Momentami pismo jest emocjonalne, bo o wychowawczyni rodzice piszą: „reprezentuje postawę Prawdziwego Nauczyciela, który przekazuje wiedzę, który jest powiernikiem sekretów, który jest przyjacielem, wsparciem, silnym ramieniem czy „chusteczką”, która ociera łzy naszych dzieci” - czytamy dalej.
Ustaliliśmy, że chodzi o panią, która uczy pierwszą klasę. Co ciekawe, szkoła wcale jej nie zwalnia, a jedynie... nie zamierza przedłużyć kończącej się 31 sierpnia umowy. - W związku z reformą edukacyjną i mniejsza liczą przyszłych pierwszoklasistów, musimy zmniejszyć liczbę nauczycieli - wyjaśnia „GL” dyrekcja SP 13.
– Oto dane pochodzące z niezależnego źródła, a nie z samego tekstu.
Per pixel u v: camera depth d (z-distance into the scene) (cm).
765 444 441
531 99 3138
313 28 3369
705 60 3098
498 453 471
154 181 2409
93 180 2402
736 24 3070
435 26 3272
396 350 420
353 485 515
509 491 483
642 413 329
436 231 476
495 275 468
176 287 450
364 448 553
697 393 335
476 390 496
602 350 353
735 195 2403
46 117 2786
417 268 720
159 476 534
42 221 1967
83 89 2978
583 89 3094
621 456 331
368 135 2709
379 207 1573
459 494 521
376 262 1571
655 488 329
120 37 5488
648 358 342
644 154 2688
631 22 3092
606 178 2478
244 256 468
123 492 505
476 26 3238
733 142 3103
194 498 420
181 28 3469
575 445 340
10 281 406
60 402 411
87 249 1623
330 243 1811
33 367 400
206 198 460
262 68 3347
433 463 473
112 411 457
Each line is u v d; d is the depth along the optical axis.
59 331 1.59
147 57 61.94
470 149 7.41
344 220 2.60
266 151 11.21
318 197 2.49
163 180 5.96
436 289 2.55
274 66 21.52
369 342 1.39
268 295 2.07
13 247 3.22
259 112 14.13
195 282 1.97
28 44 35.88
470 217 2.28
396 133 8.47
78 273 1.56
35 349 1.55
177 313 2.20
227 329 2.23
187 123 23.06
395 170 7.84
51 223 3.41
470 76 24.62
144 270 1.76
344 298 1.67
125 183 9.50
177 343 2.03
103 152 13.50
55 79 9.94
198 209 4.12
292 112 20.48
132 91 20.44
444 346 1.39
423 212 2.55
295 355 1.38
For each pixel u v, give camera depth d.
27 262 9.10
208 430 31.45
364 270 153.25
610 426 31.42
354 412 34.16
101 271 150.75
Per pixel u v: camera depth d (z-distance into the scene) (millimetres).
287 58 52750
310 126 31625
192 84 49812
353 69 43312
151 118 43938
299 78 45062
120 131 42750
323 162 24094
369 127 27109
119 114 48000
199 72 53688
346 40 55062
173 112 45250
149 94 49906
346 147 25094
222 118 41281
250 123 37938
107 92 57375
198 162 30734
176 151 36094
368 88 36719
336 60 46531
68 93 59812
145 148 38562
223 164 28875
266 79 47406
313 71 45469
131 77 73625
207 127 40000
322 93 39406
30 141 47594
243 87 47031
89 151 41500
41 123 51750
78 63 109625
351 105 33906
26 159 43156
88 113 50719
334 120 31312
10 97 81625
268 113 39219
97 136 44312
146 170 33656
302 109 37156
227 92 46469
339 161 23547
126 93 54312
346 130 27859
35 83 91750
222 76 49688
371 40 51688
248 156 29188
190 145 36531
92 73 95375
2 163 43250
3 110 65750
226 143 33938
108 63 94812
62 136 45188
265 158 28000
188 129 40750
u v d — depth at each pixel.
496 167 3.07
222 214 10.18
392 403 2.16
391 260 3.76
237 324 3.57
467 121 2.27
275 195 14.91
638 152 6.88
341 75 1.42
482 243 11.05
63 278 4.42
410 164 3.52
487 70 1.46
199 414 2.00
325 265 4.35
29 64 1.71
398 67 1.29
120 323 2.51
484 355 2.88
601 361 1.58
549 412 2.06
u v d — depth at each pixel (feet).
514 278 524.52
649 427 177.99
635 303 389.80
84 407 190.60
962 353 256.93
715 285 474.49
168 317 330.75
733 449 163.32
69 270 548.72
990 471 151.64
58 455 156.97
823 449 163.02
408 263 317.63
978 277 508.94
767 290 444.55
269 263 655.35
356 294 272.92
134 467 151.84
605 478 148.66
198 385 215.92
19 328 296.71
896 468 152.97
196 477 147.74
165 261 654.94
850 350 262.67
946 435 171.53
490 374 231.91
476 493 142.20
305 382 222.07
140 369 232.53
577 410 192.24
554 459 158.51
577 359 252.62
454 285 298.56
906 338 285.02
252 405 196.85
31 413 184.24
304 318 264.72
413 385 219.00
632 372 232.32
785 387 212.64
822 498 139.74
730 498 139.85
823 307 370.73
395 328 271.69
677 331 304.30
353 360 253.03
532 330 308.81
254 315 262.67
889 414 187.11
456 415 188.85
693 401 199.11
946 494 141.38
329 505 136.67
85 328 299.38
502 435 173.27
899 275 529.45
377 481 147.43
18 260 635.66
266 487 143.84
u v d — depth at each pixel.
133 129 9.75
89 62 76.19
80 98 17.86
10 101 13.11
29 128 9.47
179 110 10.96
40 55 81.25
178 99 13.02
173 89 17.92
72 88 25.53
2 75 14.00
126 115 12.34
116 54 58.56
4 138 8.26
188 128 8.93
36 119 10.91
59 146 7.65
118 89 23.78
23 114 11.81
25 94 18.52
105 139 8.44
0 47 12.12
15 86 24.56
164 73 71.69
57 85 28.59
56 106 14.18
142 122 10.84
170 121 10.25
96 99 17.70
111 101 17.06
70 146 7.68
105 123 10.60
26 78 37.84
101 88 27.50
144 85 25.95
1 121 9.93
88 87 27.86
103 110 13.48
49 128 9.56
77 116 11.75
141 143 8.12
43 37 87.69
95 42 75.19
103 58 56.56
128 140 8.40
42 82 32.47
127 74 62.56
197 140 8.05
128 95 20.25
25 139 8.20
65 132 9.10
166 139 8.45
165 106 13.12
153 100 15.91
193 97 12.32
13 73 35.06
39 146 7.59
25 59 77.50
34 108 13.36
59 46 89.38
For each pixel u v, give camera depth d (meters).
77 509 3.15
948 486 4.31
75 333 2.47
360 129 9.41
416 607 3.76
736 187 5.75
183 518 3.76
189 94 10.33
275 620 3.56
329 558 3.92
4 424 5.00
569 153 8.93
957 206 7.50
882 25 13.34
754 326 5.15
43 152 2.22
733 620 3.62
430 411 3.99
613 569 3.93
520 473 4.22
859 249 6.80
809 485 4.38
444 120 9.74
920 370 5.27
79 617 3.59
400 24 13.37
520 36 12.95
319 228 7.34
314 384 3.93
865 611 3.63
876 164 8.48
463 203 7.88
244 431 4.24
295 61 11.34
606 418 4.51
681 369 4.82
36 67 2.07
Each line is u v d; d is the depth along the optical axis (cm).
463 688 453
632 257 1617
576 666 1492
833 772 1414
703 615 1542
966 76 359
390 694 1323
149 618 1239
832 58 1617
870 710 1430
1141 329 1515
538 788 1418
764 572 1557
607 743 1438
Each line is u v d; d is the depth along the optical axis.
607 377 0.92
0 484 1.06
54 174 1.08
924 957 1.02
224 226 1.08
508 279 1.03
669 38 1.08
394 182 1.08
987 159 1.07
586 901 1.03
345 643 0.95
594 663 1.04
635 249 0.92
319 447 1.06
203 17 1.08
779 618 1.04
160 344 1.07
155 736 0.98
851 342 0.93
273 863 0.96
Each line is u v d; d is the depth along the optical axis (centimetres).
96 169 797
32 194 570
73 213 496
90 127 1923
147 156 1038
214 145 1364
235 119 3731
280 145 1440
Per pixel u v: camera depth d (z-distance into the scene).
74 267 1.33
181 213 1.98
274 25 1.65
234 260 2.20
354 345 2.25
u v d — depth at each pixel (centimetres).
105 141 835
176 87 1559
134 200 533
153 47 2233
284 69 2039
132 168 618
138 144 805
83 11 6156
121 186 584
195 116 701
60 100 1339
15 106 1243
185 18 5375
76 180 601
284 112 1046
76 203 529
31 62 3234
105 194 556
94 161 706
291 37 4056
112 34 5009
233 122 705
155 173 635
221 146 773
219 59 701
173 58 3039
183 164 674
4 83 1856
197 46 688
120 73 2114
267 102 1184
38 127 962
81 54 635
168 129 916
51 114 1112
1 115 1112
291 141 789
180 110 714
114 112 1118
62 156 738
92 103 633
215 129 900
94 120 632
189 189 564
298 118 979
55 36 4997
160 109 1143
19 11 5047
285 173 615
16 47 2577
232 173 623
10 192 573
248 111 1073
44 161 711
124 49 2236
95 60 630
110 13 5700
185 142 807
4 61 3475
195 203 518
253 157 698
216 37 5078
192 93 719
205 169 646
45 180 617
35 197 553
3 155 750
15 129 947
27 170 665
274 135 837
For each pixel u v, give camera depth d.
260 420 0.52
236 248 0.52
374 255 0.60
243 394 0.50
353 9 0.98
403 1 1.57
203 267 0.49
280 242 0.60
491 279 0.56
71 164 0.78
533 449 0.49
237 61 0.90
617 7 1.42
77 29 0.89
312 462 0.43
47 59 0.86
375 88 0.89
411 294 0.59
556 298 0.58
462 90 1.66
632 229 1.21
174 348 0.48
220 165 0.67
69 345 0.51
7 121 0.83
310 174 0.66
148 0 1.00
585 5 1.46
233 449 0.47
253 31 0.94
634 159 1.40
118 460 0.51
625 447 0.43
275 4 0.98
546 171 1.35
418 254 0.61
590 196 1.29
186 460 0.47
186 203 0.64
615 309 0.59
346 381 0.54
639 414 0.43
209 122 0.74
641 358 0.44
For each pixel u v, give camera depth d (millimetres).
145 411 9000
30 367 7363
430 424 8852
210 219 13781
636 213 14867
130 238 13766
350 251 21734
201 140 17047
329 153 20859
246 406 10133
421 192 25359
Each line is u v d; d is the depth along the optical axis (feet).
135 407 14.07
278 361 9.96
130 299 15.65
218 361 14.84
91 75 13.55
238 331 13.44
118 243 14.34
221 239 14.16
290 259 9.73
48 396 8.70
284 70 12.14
A dyr. miejskiego wydziału edukacji Eugeniusz Kurzawski tłumaczy, że to jedyne wyjście. - Szkoły muszą dostosować liczbę nauczycieli do zmniejszonej od września liczby klas pierwszych. Placówki nie mogą zwolnić nauczycieli z umowami na czas nieoznaczony, więc ratują się nieprzedłużaniem umów, które kończą się 31 sierpnia. To bolesne, ale konieczne - mówi urzędnik.
Wyjaśnia, że na umowach czasowych jest w Gorzowie 30 nauczycieli. Z symulacji magistratu wynika, że od września około 15 z nich może nie mieć pracy w dotychczasowej szkole. Skąd te „około”? - Wynika to z faktu, że niektórzy nauczyciele mogą wziąć urlop zdrowotny i wtedy będzie potrzebne zastępstwo. Dlatego dopiero pod koniec sierpnia będziemy znać wszystkie liczby - dodaje dyr. Kurzawski.
Przypomnijmy: zwolnienia nauczycieli to efekt zmian systemu edukacji: zniesiono obowiązek szkolny dla sześciolatków, więc wiele z nich zostanie o rok dłużej w przedszkolu, zamiast pójść do podstawówki. W efekcie zamiast 1.800 pierwszaków (jak było we wrześniu 2015 r.) w Gorzowie po wakacjach będzie ich nieco ponad 400 (dane z zapisów na 20 maja).